— Start of TEXT —

And, as far as the BHSA corpus is concerned, in practice too. If we look at phrases, then the overwhelming majority is consecutive, so without gaps, but gaps in phrases do occur and are not even exceptional.
People that are familiar with MQL (see fromMQL may remember that in MQL you can search for a gap. The MQL query
SELECT ALL OBJECTS WHERE
[phrase FOCUS
[word lex='L']
[gap]
]
looks for a phrase with a gap in it (i.e. one or more consecutive words between the start and the end of the phrase that do not belong to the phrase). The query then asks additionally for those gap-containing phrases that have a certain word in front of the gap.
We want this too!
Note
The fact that sentences, clauses, and phrases may not be coherent chunks wreaks havoc with your basic intuitions about textual objects. Our query templates do not require the objects to be consecutive and still they make sense. But that might not be your sense, unless you Mind the gap!

— End of TEXT —
— Start of RAW DATA —

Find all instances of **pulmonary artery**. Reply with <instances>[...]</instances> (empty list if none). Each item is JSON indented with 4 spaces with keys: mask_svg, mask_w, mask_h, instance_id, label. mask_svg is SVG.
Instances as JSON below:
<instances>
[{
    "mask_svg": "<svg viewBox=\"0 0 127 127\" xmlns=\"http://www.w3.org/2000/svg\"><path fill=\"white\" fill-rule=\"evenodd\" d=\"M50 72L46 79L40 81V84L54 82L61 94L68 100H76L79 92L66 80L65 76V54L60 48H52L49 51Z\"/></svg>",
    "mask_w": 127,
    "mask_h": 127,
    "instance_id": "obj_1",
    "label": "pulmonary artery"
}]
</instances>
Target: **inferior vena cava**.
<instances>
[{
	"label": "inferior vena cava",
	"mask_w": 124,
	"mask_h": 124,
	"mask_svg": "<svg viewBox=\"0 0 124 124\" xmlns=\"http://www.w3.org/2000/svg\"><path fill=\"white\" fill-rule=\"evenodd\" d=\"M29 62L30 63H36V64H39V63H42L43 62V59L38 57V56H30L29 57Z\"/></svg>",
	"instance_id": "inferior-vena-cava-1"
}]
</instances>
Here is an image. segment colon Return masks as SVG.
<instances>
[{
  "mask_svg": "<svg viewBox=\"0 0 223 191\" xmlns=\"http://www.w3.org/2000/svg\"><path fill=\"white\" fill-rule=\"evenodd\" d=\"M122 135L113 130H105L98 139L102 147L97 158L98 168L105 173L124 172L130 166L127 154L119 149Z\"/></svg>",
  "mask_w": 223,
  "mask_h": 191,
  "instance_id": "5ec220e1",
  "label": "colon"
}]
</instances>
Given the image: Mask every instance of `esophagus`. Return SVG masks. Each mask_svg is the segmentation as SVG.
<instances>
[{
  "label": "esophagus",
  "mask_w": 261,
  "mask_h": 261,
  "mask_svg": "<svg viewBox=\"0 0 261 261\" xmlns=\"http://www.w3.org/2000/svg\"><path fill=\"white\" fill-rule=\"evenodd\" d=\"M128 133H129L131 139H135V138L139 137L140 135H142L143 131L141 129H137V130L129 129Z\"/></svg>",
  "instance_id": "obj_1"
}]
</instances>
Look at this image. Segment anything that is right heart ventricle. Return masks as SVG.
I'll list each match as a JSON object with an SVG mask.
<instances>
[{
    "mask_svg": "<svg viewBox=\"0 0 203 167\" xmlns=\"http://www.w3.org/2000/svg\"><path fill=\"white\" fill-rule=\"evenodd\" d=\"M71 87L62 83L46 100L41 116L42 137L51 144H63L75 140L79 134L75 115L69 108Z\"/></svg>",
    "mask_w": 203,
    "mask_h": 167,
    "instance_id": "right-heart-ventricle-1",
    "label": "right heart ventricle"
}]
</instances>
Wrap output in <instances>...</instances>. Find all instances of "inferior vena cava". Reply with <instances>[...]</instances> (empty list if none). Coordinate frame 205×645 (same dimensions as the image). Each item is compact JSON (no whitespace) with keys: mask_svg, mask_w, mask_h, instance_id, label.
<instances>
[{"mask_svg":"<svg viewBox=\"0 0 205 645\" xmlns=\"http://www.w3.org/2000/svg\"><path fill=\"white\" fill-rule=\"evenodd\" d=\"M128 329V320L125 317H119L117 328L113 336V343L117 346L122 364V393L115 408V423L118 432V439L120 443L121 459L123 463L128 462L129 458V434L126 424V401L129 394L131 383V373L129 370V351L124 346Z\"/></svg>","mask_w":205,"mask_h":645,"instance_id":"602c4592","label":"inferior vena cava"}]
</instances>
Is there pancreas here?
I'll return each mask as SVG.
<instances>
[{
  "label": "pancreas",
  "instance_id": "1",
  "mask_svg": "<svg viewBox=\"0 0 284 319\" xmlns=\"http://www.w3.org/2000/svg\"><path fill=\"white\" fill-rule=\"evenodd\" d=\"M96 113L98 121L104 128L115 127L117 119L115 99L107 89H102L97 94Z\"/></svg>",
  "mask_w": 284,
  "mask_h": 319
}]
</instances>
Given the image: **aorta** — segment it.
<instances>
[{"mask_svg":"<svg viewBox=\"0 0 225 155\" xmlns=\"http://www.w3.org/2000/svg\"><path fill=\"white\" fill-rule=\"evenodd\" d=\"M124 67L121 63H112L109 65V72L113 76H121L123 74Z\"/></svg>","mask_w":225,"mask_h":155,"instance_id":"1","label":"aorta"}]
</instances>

— End of RAW DATA —

**TASKS TO COMPLETE**
A: According to the text on gaps in phrases, what is true of the overwhelming majority of phrases in the BHSA corpus?
B: Continue the text on gaps in phrases, starting after its final sentence.
The listing is separate material and has no connection to the text on gaps in phrases.

**RESPONSES TO THE EXERCISE**
A: They are consecutive, without gaps.

B:
Find the gap¶
We start with a query that aims to get the same results as the MQL query above.
A phrase p is gapped, if there is a word between two of its words that does not belong to it.
In our template, we require that there is a word wPreGrap in the phrase that is just before the gap,
a word wGap that comes right after, so it is in the gap, and hence does not belong to the phrase.
But this all must happen before the last word wLast of the phrase.
query = '''
verse
p:phrase
wPreGap:word lex=L
wLast:word
:=
wGap:word
wPreGap <: wGap
wGap < wLast
p || wGap
'''
results = B.search(query)
1.13s 13 results
Nice and quick. Let's see the results.
B.table(results)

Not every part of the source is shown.